In once again throwing their hat into the sociopolitical fray, Nexus Mods has announced that a user who uploaded a gender-swapping mod for Baldur’s Gate 3‘s Dame Alyin has received an lifetime ban and had their work removed after the site’s administration found said mod to be antithetical to their operating principals of “diversity” and “inclusivity”.
First uploaded to the site on December 3rd by the now-banned user Yedlike, the mod at the center of Nexus Mods’ latest controversy, ‘Ser Aylin’, presented players with a “reimagining” of the recently-released Larian Studios title’s ‘Find the Nightsong’ questline centering around the titular aasimar warrior.
In the quest’s original presentation, the player finds themselves hired to track down the titular ‘Nightsong’, an ancient relic supposedly surging with the appropriately awesome power over the concepts of life and death.
However, through the course of the adventure, it is eventually discovered that the Nightsong is not an object, but rather Dame Alyin, a member of the angelic aasimar race who has been imprisoned by the villainous Sword Coast cult leader Ketheric Thorm in order to allow him to forcefully sap and share in her genetically-gifted immortality.
Should a player choose to rescue Dame Alyin and follow her story, they will eventually make the acquaintance of Isobel, a Half-Elf Cleric whose current duty sees her using her magics to keep the Last Light Inn a bastion of safety amongst the ever-present miasma of the shadow curse.
And if a player manages to keep ‘the Nightsong’ alive throughout the entirety of the quest – and meet a myriad of other conditions, which to the game’s credit are far too numerous to list out in this brief article – at its conclusion, they will eventually be met with the revelation that in addition to being partners in the fight against Thorm, Dame Alyin and Isobel are also partners in life, having begun a romantic relationship sometime prior to their meeting with the player.
However, should players choose to voluntarily download and install the Ser Aylin mod, rather than the original ‘Dame’ incarnation of the heroine, they will instead fight to save “Ser Aylin, a slightly more polite and male version of Dame Aylin.”
Part of a larger ‘No Alphabet‘ mod pack which aims to ensure “that the gender and sexuality of world NPCs match medieval status quo”, Yedlike explained of Ser Aylin, “This is mod gives you a fully immersive male version of Dame Aylin.
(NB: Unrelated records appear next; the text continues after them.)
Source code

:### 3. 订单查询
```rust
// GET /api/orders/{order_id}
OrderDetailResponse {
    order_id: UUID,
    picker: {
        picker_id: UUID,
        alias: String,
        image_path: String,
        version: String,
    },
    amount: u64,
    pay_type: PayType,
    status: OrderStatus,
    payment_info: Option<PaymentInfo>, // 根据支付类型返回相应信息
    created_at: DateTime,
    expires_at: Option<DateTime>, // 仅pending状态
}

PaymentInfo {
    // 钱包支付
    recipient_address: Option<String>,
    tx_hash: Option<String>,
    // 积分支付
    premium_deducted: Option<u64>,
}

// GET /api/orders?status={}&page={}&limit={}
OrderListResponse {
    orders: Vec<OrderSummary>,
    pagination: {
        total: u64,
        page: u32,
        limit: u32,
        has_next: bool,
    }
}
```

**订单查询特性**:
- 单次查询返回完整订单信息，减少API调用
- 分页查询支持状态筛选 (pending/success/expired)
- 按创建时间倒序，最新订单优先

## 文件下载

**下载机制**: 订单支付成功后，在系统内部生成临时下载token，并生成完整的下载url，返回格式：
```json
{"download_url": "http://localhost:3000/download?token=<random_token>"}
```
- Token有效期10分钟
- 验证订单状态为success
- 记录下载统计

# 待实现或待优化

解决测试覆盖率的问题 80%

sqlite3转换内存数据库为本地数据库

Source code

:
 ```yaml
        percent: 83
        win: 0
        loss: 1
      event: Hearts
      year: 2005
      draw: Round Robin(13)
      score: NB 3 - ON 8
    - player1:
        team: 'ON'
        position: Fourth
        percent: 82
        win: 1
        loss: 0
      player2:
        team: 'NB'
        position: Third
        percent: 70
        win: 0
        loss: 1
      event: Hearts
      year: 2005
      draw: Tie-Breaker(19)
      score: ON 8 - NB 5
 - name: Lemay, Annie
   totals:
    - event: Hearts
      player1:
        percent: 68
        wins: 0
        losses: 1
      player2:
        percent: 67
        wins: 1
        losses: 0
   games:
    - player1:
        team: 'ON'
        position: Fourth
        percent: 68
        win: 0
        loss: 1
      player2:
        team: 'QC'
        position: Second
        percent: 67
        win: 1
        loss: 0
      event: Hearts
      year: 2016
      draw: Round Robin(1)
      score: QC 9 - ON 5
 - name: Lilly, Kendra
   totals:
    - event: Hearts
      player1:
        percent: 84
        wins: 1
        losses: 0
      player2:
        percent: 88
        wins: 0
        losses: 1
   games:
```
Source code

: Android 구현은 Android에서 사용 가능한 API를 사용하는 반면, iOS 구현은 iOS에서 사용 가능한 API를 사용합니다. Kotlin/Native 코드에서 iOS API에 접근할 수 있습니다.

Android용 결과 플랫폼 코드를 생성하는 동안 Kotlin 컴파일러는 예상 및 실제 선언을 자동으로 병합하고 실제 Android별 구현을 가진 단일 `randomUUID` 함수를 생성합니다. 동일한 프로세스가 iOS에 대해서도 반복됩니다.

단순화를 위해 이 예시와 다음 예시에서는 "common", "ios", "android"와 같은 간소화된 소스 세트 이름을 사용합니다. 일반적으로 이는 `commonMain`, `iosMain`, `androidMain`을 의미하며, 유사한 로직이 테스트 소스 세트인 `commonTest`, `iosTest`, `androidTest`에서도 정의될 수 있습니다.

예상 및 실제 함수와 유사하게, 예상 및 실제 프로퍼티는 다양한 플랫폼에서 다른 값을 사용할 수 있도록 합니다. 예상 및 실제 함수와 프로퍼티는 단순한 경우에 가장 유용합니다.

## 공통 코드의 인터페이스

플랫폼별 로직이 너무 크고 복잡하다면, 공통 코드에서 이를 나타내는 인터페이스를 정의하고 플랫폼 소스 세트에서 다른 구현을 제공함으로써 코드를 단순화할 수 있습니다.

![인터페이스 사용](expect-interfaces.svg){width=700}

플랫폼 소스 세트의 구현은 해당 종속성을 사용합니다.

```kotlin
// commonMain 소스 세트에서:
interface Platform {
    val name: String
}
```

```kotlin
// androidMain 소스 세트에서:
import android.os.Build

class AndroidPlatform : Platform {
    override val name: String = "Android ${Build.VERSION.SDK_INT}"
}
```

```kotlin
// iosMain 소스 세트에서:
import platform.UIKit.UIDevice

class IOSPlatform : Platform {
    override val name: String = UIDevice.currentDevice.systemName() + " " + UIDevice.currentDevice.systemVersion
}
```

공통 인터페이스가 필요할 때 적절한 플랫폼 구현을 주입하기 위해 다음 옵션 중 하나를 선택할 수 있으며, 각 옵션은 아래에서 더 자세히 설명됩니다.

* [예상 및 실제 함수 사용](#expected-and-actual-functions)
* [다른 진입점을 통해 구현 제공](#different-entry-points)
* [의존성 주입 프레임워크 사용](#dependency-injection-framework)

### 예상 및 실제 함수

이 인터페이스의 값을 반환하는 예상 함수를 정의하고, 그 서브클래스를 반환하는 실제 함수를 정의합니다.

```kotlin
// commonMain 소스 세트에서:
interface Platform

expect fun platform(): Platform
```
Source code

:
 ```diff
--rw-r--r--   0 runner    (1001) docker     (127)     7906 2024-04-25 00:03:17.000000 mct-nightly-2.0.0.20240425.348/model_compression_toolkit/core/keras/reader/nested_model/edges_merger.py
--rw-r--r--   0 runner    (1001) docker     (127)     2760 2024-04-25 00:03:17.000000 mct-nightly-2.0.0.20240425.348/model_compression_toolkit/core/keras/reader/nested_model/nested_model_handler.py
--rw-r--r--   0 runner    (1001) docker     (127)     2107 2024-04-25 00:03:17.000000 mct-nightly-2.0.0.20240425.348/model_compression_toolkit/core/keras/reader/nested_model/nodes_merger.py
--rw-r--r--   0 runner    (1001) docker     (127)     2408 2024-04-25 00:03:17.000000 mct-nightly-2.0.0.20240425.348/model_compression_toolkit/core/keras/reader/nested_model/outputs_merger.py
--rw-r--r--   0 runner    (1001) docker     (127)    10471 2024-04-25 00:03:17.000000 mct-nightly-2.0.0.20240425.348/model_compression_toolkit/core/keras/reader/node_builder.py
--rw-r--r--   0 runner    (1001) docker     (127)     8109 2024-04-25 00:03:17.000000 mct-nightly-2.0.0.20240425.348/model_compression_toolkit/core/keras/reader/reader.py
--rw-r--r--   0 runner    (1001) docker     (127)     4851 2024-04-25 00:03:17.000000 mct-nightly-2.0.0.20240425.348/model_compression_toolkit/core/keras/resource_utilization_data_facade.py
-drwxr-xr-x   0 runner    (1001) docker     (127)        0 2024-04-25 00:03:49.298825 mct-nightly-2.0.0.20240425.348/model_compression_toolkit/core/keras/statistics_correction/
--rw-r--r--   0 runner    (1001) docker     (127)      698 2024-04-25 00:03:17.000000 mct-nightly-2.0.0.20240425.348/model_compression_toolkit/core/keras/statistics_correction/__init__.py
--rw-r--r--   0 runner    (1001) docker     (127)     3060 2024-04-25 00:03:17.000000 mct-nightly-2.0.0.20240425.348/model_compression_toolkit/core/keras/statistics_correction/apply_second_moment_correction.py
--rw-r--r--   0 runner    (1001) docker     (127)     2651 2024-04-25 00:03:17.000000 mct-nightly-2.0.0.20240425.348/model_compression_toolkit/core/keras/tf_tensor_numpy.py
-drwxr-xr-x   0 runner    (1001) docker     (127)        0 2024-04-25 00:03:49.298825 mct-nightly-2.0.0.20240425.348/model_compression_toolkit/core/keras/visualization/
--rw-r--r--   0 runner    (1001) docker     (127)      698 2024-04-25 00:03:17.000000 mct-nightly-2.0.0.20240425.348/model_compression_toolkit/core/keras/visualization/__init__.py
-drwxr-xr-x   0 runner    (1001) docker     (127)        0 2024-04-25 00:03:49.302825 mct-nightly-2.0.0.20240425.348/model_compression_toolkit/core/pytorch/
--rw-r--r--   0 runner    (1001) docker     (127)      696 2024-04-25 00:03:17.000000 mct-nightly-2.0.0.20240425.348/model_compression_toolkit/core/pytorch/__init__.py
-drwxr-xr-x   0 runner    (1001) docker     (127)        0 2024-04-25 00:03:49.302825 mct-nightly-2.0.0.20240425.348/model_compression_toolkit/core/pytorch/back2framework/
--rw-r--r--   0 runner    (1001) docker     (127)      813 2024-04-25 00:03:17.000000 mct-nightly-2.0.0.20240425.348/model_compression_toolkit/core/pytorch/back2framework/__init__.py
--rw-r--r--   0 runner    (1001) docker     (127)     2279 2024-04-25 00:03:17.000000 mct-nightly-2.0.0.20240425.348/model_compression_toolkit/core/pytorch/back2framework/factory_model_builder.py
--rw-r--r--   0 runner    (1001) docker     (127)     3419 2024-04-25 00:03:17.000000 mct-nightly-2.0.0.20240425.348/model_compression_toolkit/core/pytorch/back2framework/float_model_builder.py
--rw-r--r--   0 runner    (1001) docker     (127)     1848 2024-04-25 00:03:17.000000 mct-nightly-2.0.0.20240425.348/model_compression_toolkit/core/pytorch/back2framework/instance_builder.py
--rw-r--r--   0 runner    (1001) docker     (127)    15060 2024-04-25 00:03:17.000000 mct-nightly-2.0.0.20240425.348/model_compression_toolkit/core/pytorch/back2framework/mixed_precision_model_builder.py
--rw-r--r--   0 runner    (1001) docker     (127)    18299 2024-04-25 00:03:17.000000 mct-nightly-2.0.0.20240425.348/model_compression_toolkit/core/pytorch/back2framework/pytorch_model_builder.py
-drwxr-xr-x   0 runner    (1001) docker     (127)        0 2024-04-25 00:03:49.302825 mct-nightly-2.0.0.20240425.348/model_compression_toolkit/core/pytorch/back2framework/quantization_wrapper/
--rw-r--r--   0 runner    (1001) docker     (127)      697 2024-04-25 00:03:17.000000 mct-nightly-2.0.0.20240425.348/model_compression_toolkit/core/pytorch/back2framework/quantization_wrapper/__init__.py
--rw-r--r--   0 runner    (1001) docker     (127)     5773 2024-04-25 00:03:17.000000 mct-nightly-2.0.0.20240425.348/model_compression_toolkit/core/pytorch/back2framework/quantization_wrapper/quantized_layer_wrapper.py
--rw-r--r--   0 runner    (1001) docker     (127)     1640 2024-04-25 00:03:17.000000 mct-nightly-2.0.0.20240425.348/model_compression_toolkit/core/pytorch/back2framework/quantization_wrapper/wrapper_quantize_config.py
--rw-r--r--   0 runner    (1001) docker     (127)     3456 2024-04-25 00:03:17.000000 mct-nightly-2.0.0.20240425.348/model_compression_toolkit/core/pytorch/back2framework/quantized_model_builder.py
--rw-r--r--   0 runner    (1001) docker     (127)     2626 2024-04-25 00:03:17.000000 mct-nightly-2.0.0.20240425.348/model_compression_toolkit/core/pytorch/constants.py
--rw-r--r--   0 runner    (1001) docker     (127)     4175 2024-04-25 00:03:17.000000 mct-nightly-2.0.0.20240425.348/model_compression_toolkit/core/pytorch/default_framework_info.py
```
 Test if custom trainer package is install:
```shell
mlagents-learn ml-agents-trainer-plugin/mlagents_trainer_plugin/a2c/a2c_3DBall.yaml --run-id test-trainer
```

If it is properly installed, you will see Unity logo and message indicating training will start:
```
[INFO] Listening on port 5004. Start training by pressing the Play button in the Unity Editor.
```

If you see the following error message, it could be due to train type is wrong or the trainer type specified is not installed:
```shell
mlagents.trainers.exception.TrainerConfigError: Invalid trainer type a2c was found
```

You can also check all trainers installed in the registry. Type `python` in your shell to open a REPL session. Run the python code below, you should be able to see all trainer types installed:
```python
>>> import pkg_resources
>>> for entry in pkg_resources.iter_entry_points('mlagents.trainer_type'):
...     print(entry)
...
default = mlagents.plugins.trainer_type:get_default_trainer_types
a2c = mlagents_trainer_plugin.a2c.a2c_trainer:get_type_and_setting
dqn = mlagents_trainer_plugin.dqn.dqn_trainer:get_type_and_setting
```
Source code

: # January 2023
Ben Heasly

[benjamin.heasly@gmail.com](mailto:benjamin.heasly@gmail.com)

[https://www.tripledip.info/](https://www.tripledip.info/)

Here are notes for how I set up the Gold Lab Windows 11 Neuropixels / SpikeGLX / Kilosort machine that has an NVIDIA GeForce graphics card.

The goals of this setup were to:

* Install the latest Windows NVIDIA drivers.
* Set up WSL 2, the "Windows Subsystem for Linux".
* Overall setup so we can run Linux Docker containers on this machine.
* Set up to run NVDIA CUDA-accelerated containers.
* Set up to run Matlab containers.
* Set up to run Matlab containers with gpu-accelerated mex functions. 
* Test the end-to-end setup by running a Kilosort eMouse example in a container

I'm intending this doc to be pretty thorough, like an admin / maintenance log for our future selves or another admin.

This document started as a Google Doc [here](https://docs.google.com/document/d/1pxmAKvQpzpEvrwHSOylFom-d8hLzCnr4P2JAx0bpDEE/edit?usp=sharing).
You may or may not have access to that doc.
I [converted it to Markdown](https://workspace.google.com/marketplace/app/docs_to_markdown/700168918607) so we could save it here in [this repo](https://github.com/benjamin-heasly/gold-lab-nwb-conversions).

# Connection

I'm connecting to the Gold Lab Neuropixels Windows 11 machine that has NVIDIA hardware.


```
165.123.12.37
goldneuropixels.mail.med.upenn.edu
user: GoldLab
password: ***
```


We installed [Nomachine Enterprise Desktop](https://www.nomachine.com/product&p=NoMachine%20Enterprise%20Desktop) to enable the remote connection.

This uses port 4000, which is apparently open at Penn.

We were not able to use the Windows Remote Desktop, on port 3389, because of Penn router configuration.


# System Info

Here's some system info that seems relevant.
Portraits, subtitles, voice and how other characters respond to this Ser Aylin have been altered to match.”
Closing out their description by taking a brief aside to praise Larian Studio’s original presentation, the modder urged users, “Helen Keiley’s performance was really good, so I do recommend you to experience her performance unmodded, if you haven’t already!”
However, just hours after the mod was uploaded to Nexus Mods – and after a post on the unofficial /r/BaldursGate3 subreddit accused that Ser Aylin was not “about realism and it’s actually just about [the developers of the ‘No Alphabet’ pack’s] hatred of queer people” went semi-viral – the site announced that “Yedlike has been banned from Nexus Mods for violating our community rules.”
“This appears to be a throwaway account created to upload a mod that attempts to skirt our community guidelines,” explained the site’s administration of their decision. “The mod in question appears to reduce diversity in Baldur’s Gate 3 by taking a same-sex couple and swapping the gender of one of the partners to make them heterosexual.”
The site then repeated the mantra, “We are for inclusivity, we are for diversity. If we think someone is uploading a mod on our site with the intent to deliberately be against inclusivity and/or diversity then we will take action against it. The same goes for people attempting to troll other users with mods deliberately to cause a rise.”
“We aren’t the authority on what users can and cannot mod,” the site ultimately concluded. “Us removing a mod only means it cannot be found at Nexus Mods, nothing more, nothing less. As a private business, we have a right to choose what content we do and do not want to host on our platform. Respect this right the same way you want respect for your rights.”